Text:

[time-nuts] Could computers represent the timestamp differently?

Magnus Danielson magnus at rubidium.dyndns.org
Fri Dec 23 14:19:50 EST 2016


Peter,

There is so many ways to solve this, and most of them have already been 
discussed and nothing really happend.

Letting the time-stamp represent time in TAI and do UTC as presentation 
is less intrusive way of achieving the same thing. Yet, it has not 
happen. Essentially will the POSIX standard have to be amended but they 
have been trying to avoid leap-second handling for decades. There is 
even an email-list for discussion of this, see the leapsecond email list.

God Jul, Gott Nytt År och Glad Skott-sekund!
Merry Christmas, Happy New Year and Happy Leap-second!

Your goal: Can you write what comes next in the mailing-list post about storing computer timestamps in TAI, picking up after its final line? The entries placed after this post are separate material and have no connection to it.

Information given:
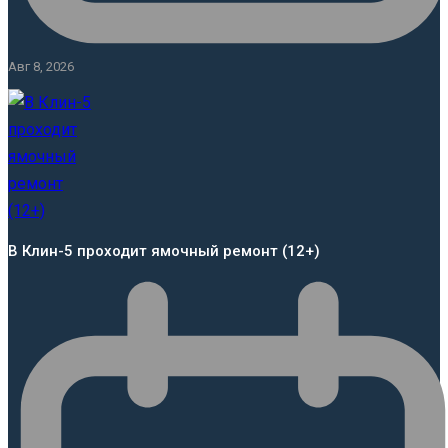
Авг 8, 2026
В Клин-5 проходит ямочный ремонт (12+)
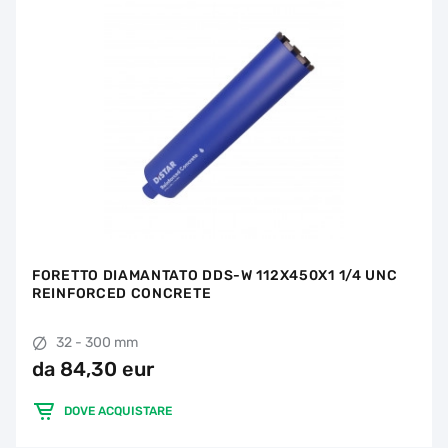
FORETTO DIAMANTATO DDS-W 112X450X1 1/4 UNC
REINFORCED CONCRETE
32 - 300 mm
da 84,30 eur
DOVE ACQUISTARE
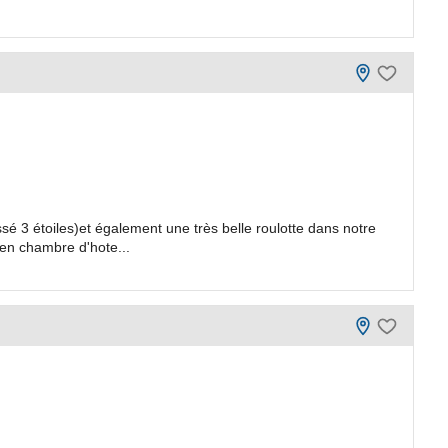
sé 3 étoiles)et également une très belle roulotte dans notre
 en chambre d'hote...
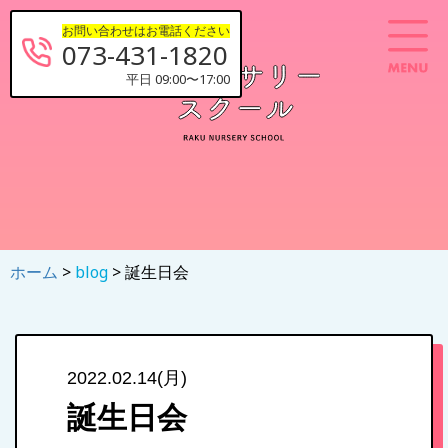
お問い合わせはお電話ください
073-431-1820
平日 09:00〜17:00
ホーム
>
blog
> 誕生日会
2022.02.14(月)
誕生日会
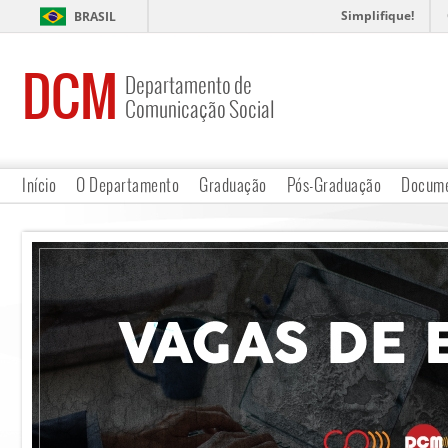
Simplifique!
BRASIL
DCM
Departamento de
Comunicação Social
Início
O Departamento
Graduação
Pós-Graduação
Docume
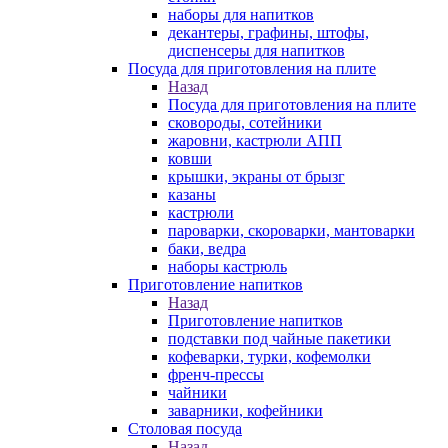
наборы для напитков
декантеры, графины, штофы,
диспенсеры для напитков
Посуда для приготовления на плите
Назад
Посуда для приготовления на плите
сковороды, сотейники
жаровни, кастрюли АПП
ковши
крышки, экраны от брызг
казаны
кастрюли
пароварки, скороварки, мантоварки
баки, ведра
наборы кастрюль
Приготовление напитков
Назад
Приготовление напитков
подставки под чайные пакетики
кофеварки, турки, кофемолки
френч-прессы
чайники
заварники, кофейники
Столовая посуда
Назад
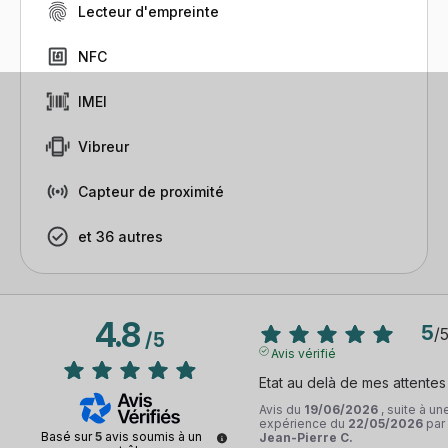
Lecteur d'empreinte
NFC
IMEI
Vibreur
Capteur de proximité
et 36 autres
4.8
5
/
/
5
Avis vérifié
Etat au delà de mes attentes
Avis du
19/06/2026
, suite à un
expérience du
22/05/2026
par
Basé sur
5
avis soumis à un
Jean-Pierre C.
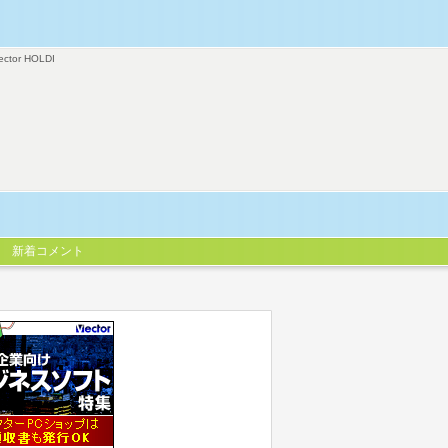
ector HOLDI
新着コメント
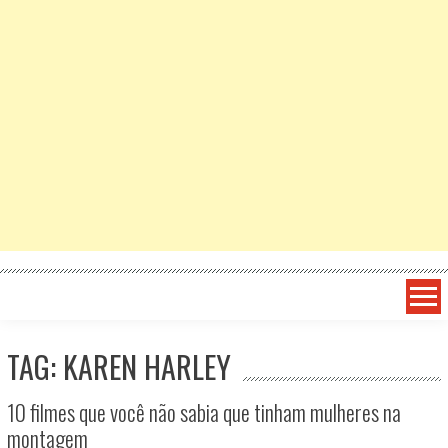
TAG: KAREN HARLEY
10 filmes que você não sabia que tinham mulheres na
montagem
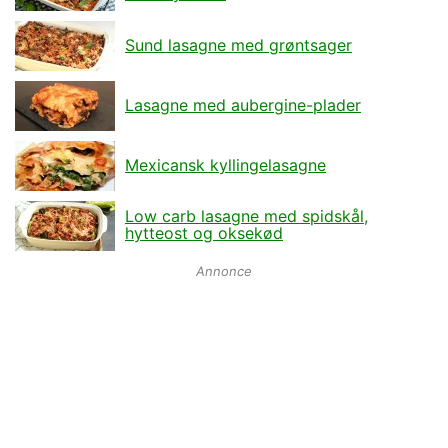
Sund lasagne med grøntsager
Lasagne med aubergine-plader
Mexicansk kyllingelasagne
Low carb lasagne med spidskål,
hytteost og oksekød
Annonce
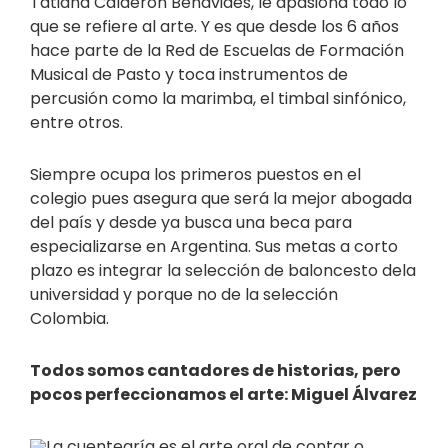
Tatiana Calderón Benavides, le apasiona todo lo
que se refiere al arte. Y es que desde los 6 años
hace parte de la Red de Escuelas de Formación
Musical de Pasto y toca instrumentos de
percusión como la marimba, el timbal sinfónico,
entre otros.
Siempre ocupa los primeros puestos en el
colegio pues asegura que será la mejor abogada
del país y desde ya busca una beca para
especializarse en Argentina. Sus metas a corto
plazo es integrar la selección de baloncesto dela
universidad y porque no de la selección
Colombia.
Todos somos cantadores de historias, pero
pocos perfeccionamos el arte: Miguel Álvarez
La cuentearía es el arte oral de contar o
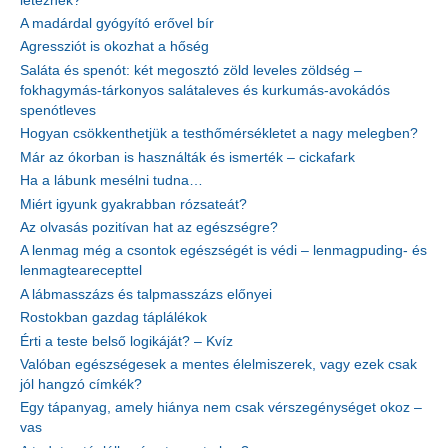
léteznek?
A madárdal gyógyító erővel bír
Agressziót is okozhat a hőség
Saláta és spenót: két megosztó zöld leveles zöldség –
fokhagymás-tárkonyos salátaleves és kurkumás-avokádós
spenótleves
Hogyan csökkenthetjük a testhőmérsékletet a nagy melegben?
Már az ókorban is használták és ismerték – cickafark
Ha a lábunk mesélni tudna…
Miért igyunk gyakrabban rózsateát?
Az olvasás pozitívan hat az egészségre?
A lenmag még a csontok egészségét is védi – lenmagpuding- és
lenmagtearecepttel
A lábmasszázs és talpmasszázs előnyei
Rostokban gazdag táplálékok
Érti a teste belső logikáját? – Kvíz
Valóban egészségesek a mentes élelmiszerek, vagy ezek csak
jól hangzó címkék?
Egy tápanyag, amely hiánya nem csak vérszegénységet okoz –
vas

Answer space:
Cheers,
Magnus

On 12/23/2016 02:10 PM, Peter Vince wrote:
> It seems to me that the major problem with the leap-second is the inability
> of current computer operating systems to represent it, and this is due to
> their using a second count since 1970 rather than writing it out as we
> would by hand.  While it doubtless made sense in the days of floppy discs
> to squeeze tha date and time into a single 4-byte number, with modern
> communication speeds and storage media capacities, that no longer seems to
> be a requirement.  The (numerical) date and time could be packed into 24
> ASCII characters, 12 if BCD was used.  Would it not make sense now for the
> next generation of operating systems to do that?  Yes, those who need to
> find the elapsed time between two time-stamps would still have a problem,
> but isn't the overwhelming major requirement just to represent the
> date/time, and be able to easily show if one timestamp is before or after
> another?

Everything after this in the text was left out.